Async messaging, it’s one of those things you come across once you start to hit any kind of traffic in an application where you don’t want to (or simply can’t!) process certain tasks whilst the user is waiting. Years ago, I bumped into this problem when I noticed some parts of my web app (Secret Santa) was processing emails, which meant that every one else was blocked from using the website! It was my first ever app I wrote and one I did completely by myself without any outside help. I was naive and I learned very quickly about asynchronous messaging.
Why Async Messaging?
My first interaction with async messages was with a fabulous library in my rails app called Sidekiq, which leveraged redis to put messages into a temporary place which could then be used to process later. With the advent of cloud computing, there are now many more options to do this, far more easily as well as reduce compute requirements for processing relatively simple tasks. Previously I needed to run a linux server which has multiple CPU cores to process web traffic as well as processing alternate jobs such as sending emails. Now, I can throw the email sending task into a queue to be processed separately from the web service, reducing the size of the web server since it doesn’t always need to have available compute just in case it gets busy. This is the beauty of “serverless” where you offload some tasks to functions or whatever to process only when you need it to, not have something on all the time “just in case”.

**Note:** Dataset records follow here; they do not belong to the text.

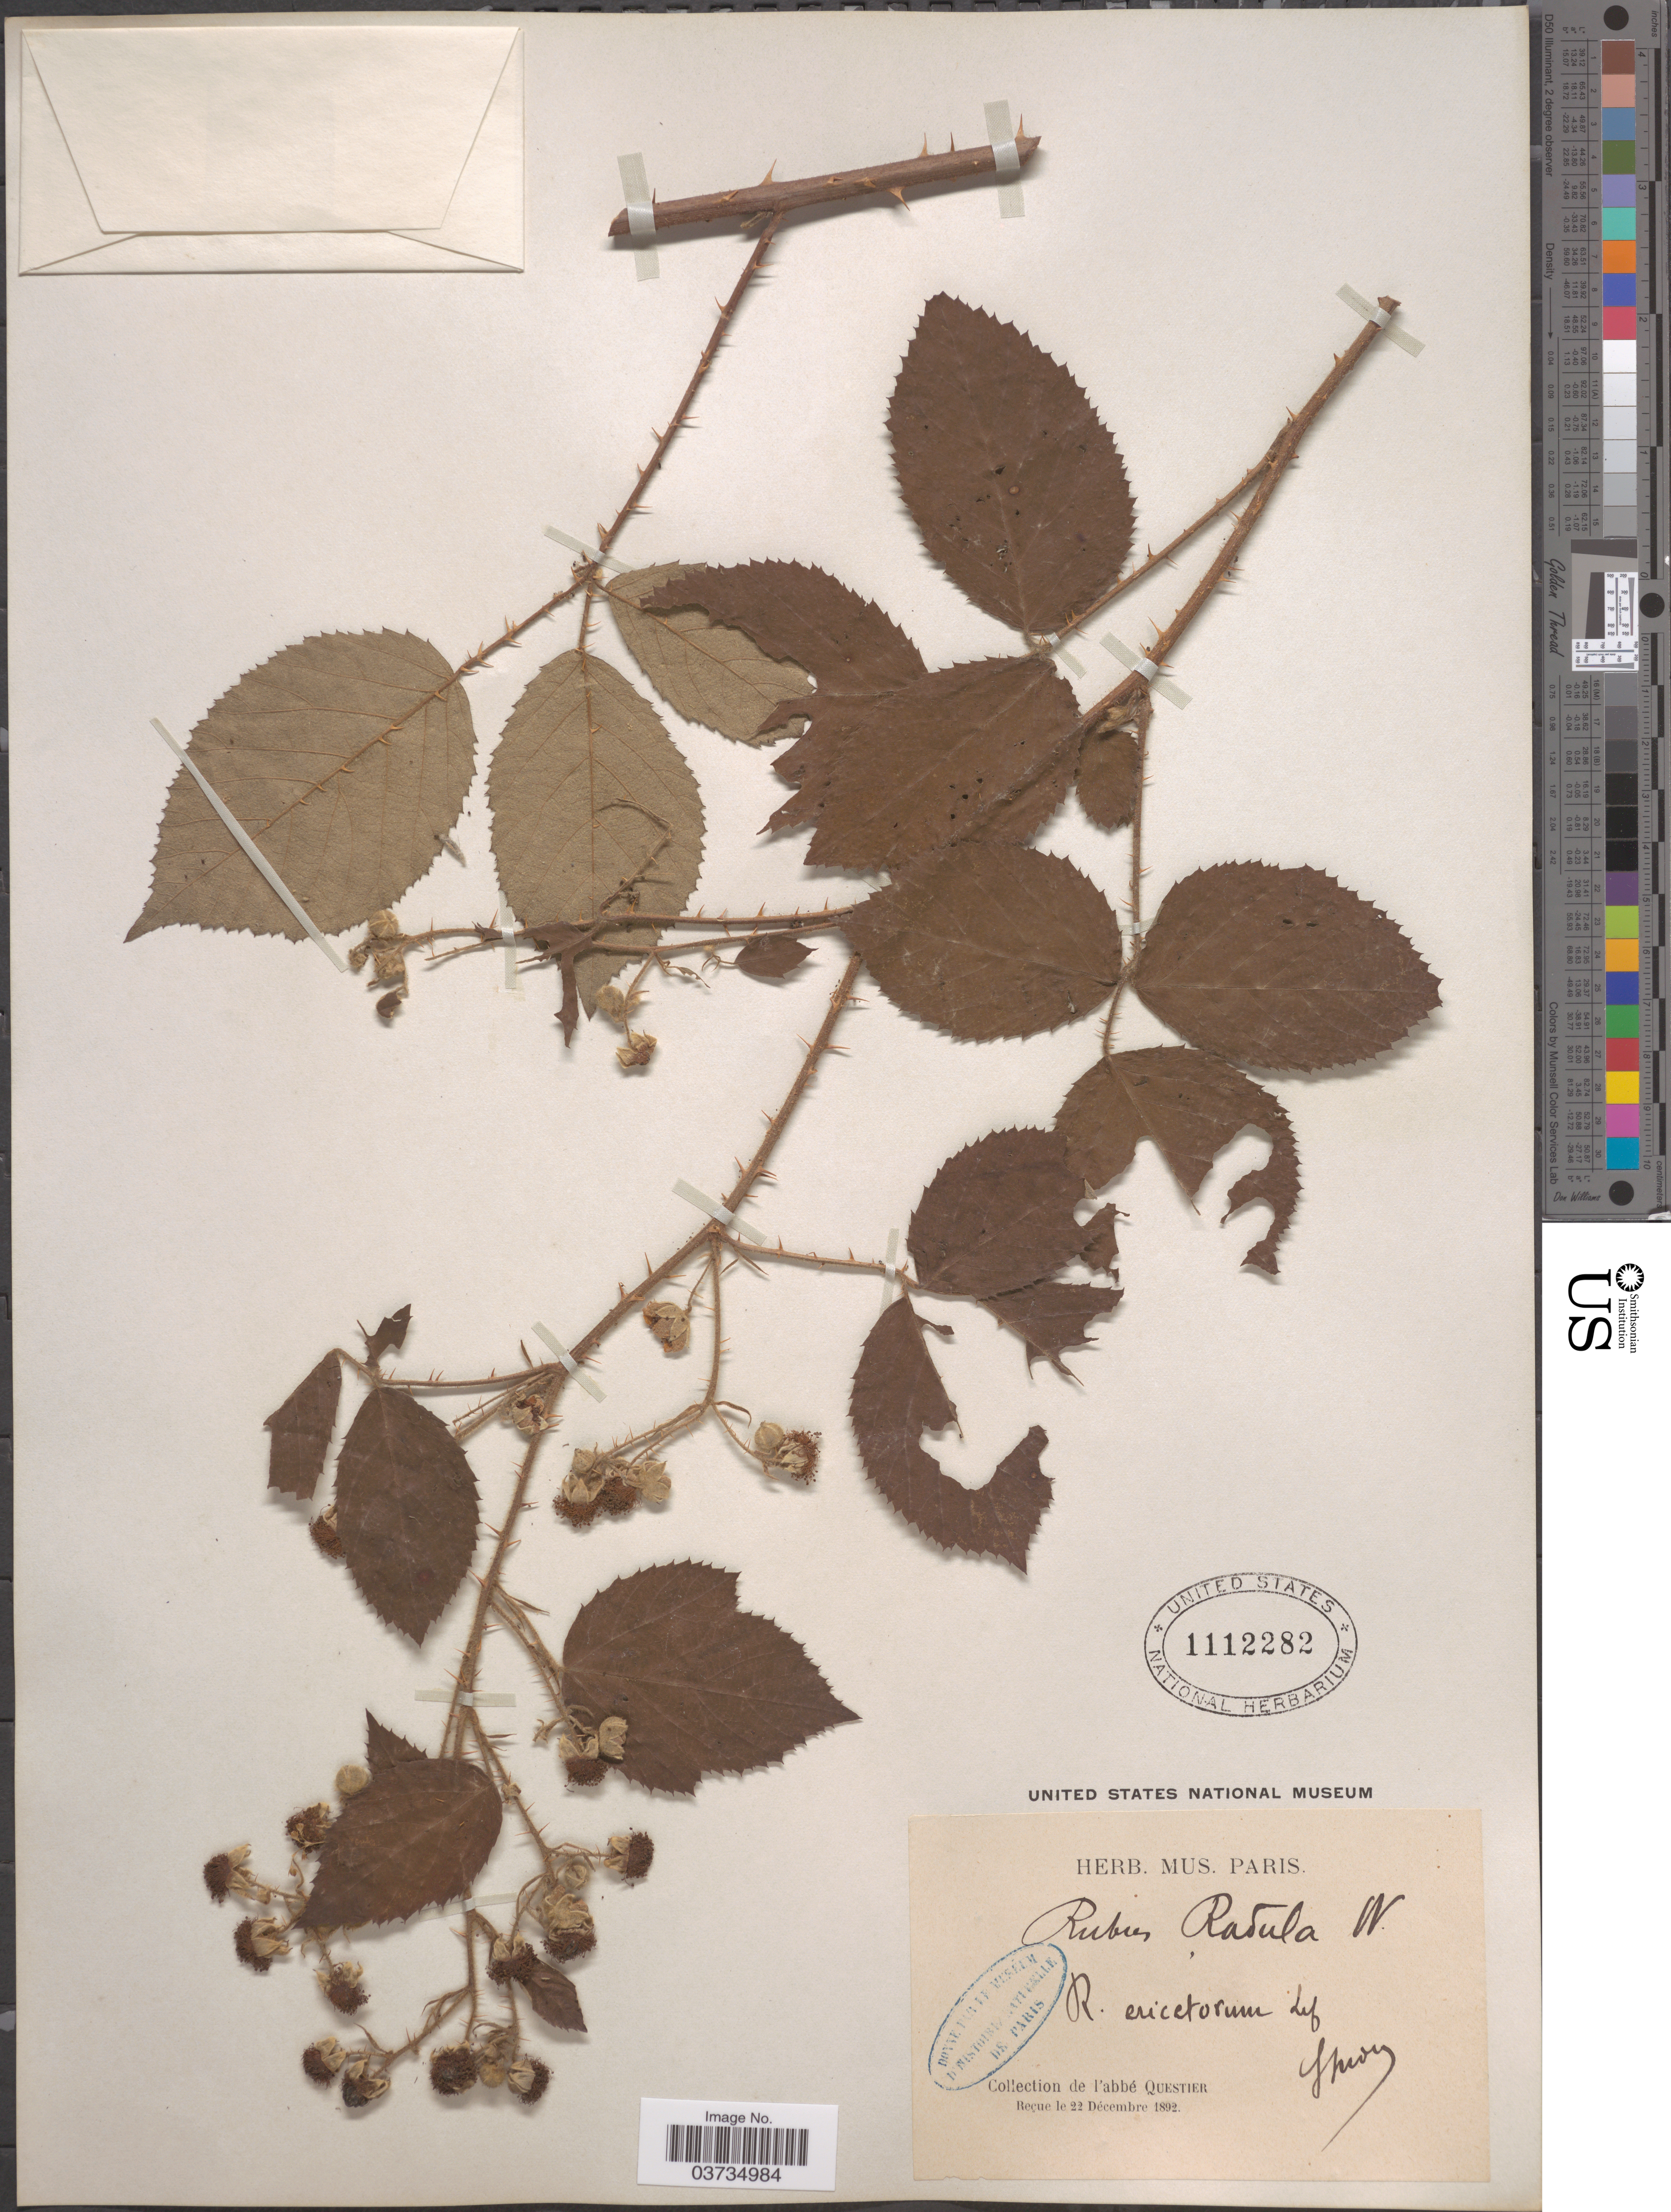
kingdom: Plantae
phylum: Tracheophyta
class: Magnoliopsida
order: Rosales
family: Rosaceae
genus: Rubus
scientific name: Rubus radula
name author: Weihe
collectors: A. Questier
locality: [illegible text].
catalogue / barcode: US 1112282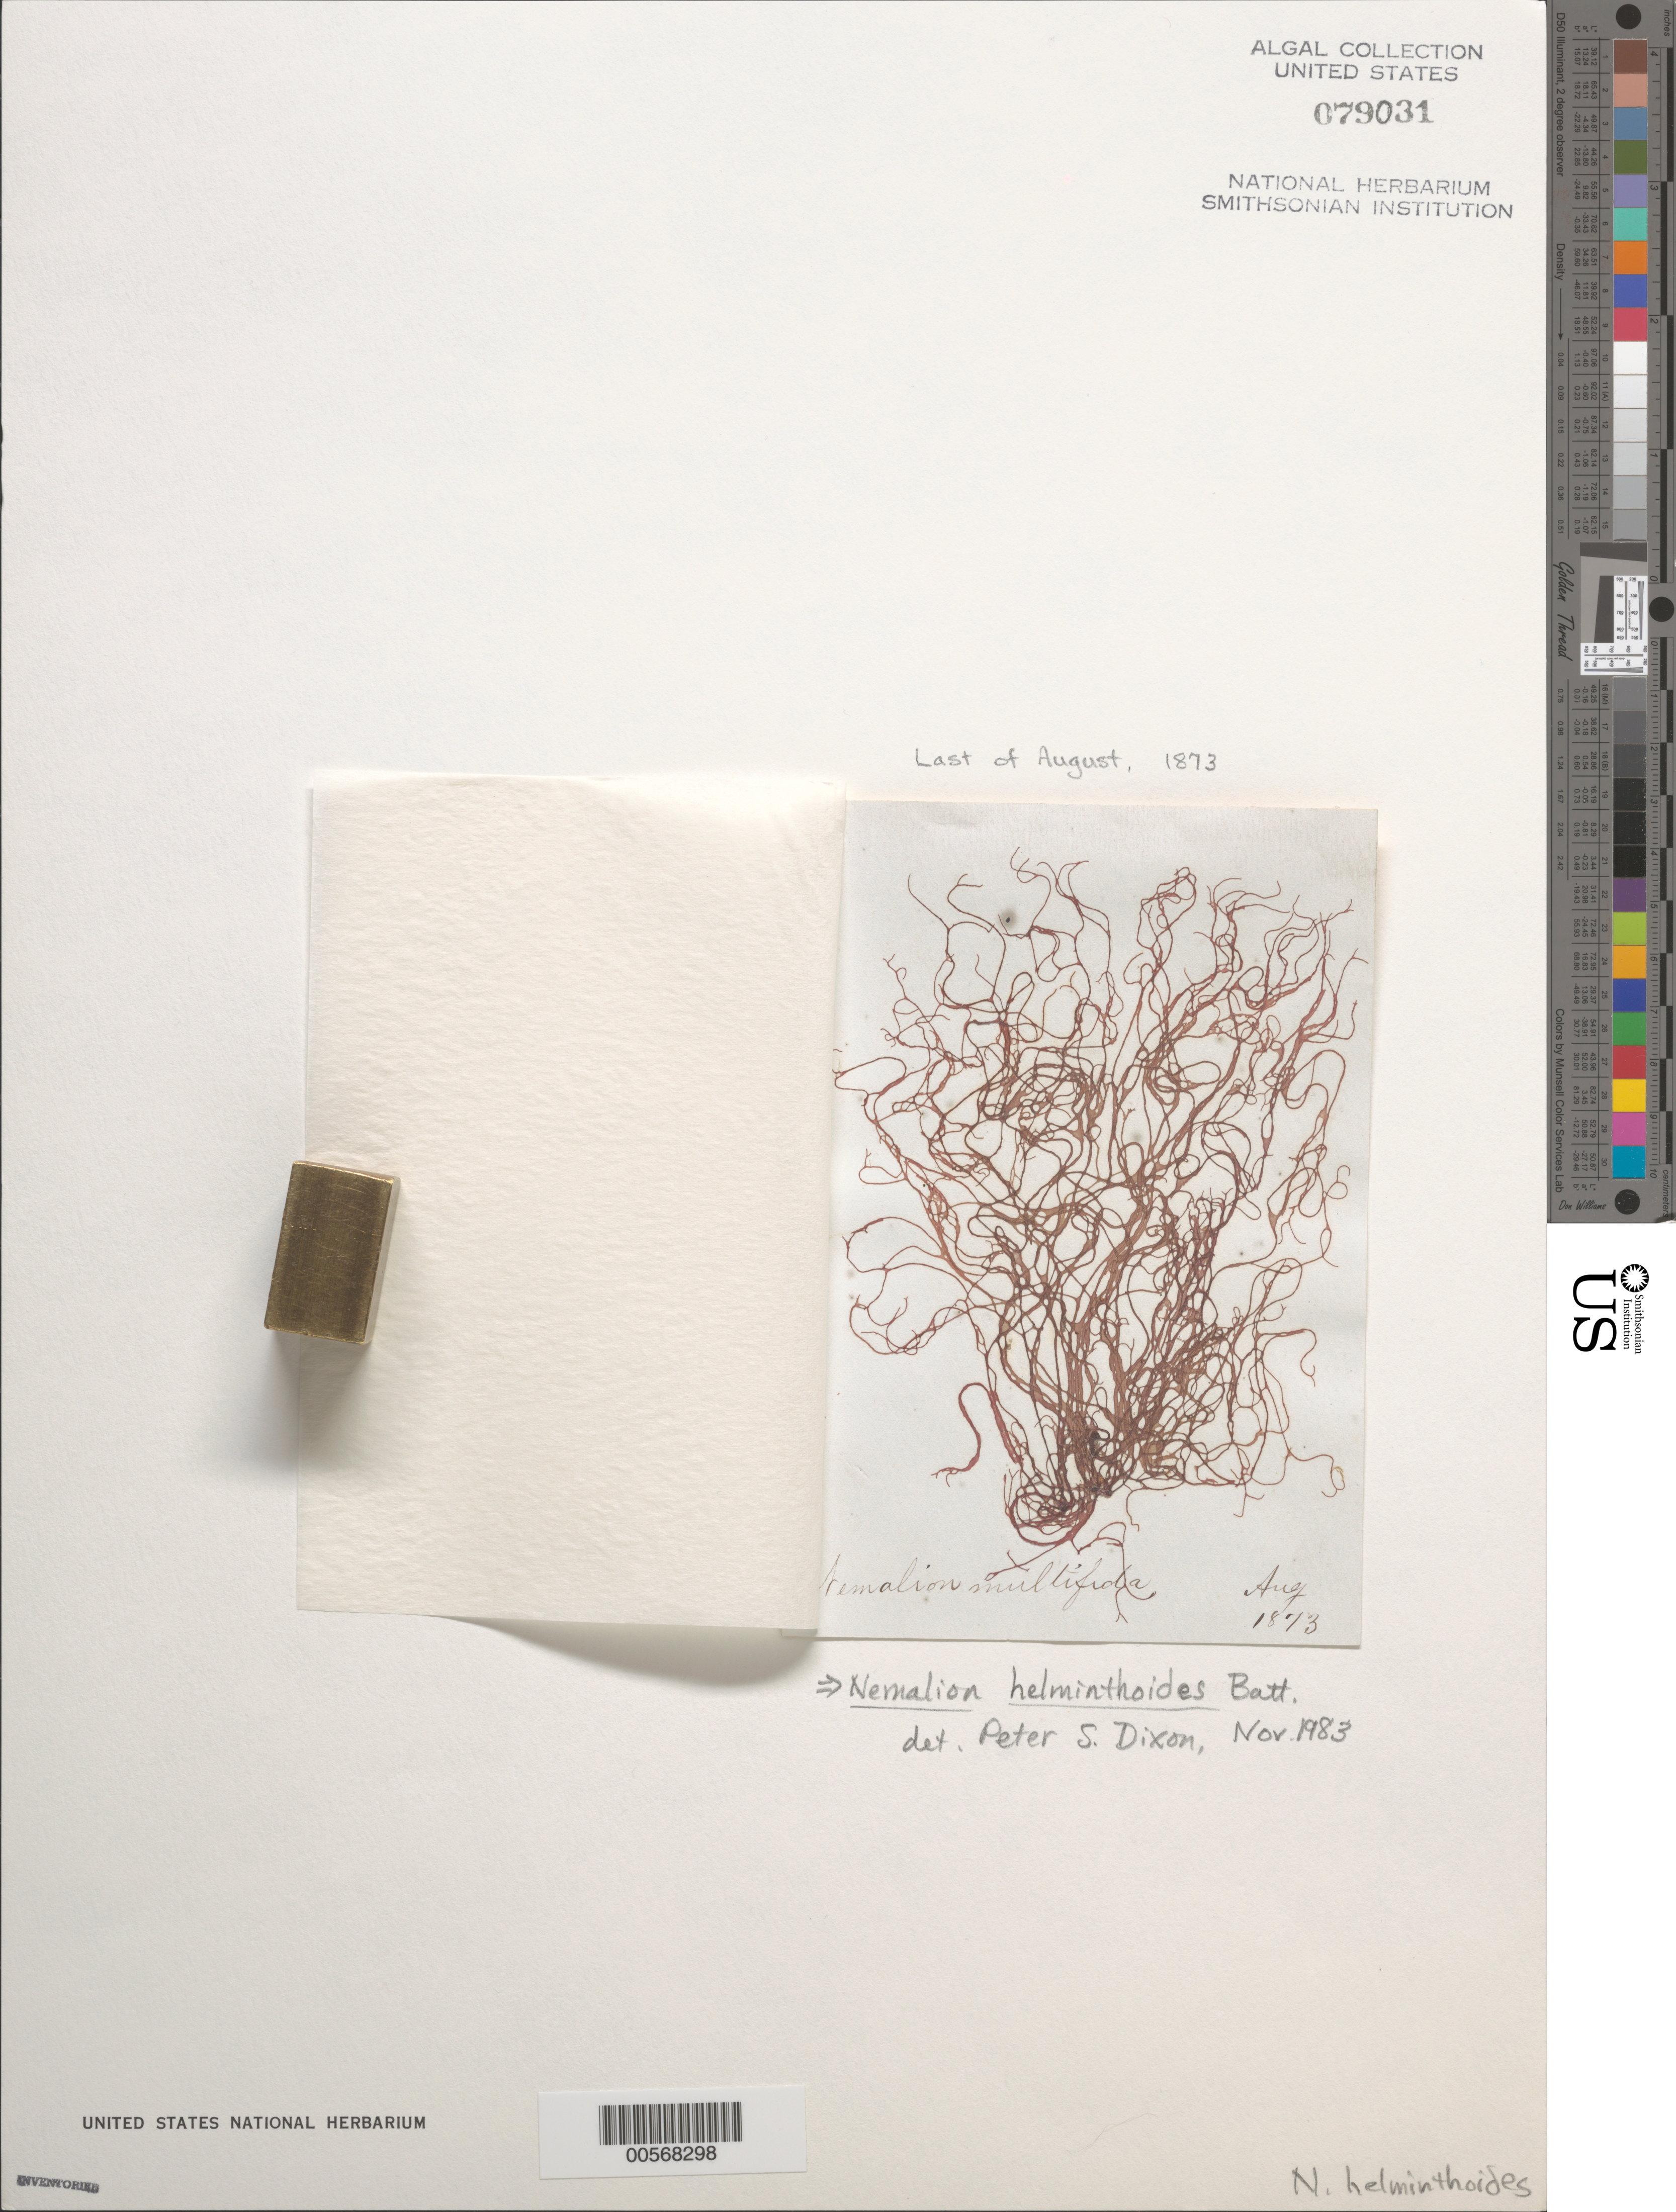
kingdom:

Each cloud provider has their own native services to handle this kinda stuff, for example AWS has SNS or SQS and on Google Cloud there’s a number of options but the two I’d like to talk about today are Cloud Tasks and Cloud PubSub. On the face of it, they kinda achieve the same thing, async messaging, but importantly, they go about it in different ways.
PubSub
Much has been said already about PubSub, and you’ll find it in a bunch of tutorials and videos, and if you’re not sure which one to choose and you don’t already have a messaging system in place to handle messages, PubSub is probably the one you want. But at a high level, let’s examine the main differences, and why you might want to choose one or the other.
As the name might suggest in Cloud PubSub there’s a concept of a publisher and a subscriber. The publisher is able to communicate with the subscribers anonymously and asynchronously by publishing an event to another concept called a topic. A topic is something that can have multiple subscribers to it which have different responsibilities.
For example you could have a shopping cart service publish an event saying “purchase completed” to a topic with information about that purchase and there might be multiple subscribers to that topic which do different things like sending a confirmation email to the customer with a receipt, sending the order to the warehouse for shipping and notifying some sort of internal analytics that a purchase has been made. The subscribers to the topic don’t need to know who sent the message or even care who sent it, they just care that there’s a message for them to process so that their work can be done. If you’re interested in reading more and seeing other common use cases of Cloud PubSub, there’s some examples here.
Cloud Tasks
Google’s docs page describes Cloud Tasks as “letting you separate out pieces of work that can be performed independently outside of your main application flow, and send them off to be processed…” sounds similar right? Well that’s because it is similar. Cloud tasks main difference is that async messages are not anonymous. That means that the handler of the task needs to know about the sender of the task. Ok, so what!? Well what that means is that if you have some work that needs to be done by your application which is time consuming, and you don’t want your user to wait, then Cloud Tasks can fit well here.
Let’s use an example. If your application would normally do some work which might take a while, let’s say someone wants to download a complicated report about their usage data. If that report is complicated, takes a while (eg, 10-30 seconds or something), and you suddenly get several requests for that kind or work then you might run the risk that your service would become locked up and unavailable whilst it’s processing all those requests. Instead, you could use Cloud Tasks for this and tell your users that they’ll be emailed a report. The difference here is that the task queue can smooth out the work required, but also each task has context and headers in it that need to come from the task creator. It’s like the app is calling some other service but in a delayed fashion and it’s decoupled from the app itself. If that makes sense. Sort of a way of saying “here’s my request (task), it came from me (headers), do it when you can (async)”.
Oh yeah, and the handler of a Cloud Task needs to be able to receive PUT or POST http methods, since that’s what the API will accept.
Comparison
In short, both can achieve asynchronous messaging. It’s just how they go about it. Google say that Cloud Tasks can provide tools for queue and task management which you can’t get with PubSub such as scheduling specific delivery times, delivery rate controls and configurable retries among a few others.
Rather than regurgitate verbatim from Google’s docs about the differences, there’s a neat table they have over on their docs about how to choose.
Honourable mention: Kafka
You’ve probably heard about Kafka, and I think it deserves a mention in this post, since it’s a choice many use in async messaging given its popularity and open source nature. Apache Kafka and Google Cloud Pub/Sub offer different strengths for async messaging. Kafka is really good in complex, high-throughput scenarios, giving fine-grained control over data management. Google’s Pub/Sub prioritises simplicity and scalability within the Google Cloud ecosystem, ideal for cloud-native applications. In general, you might choose Kafka if you need extensive control and customisation, but you’d go with Pub/Sub for easier integration and managed scalability as part of Google Cloud’s ecosystem and offering.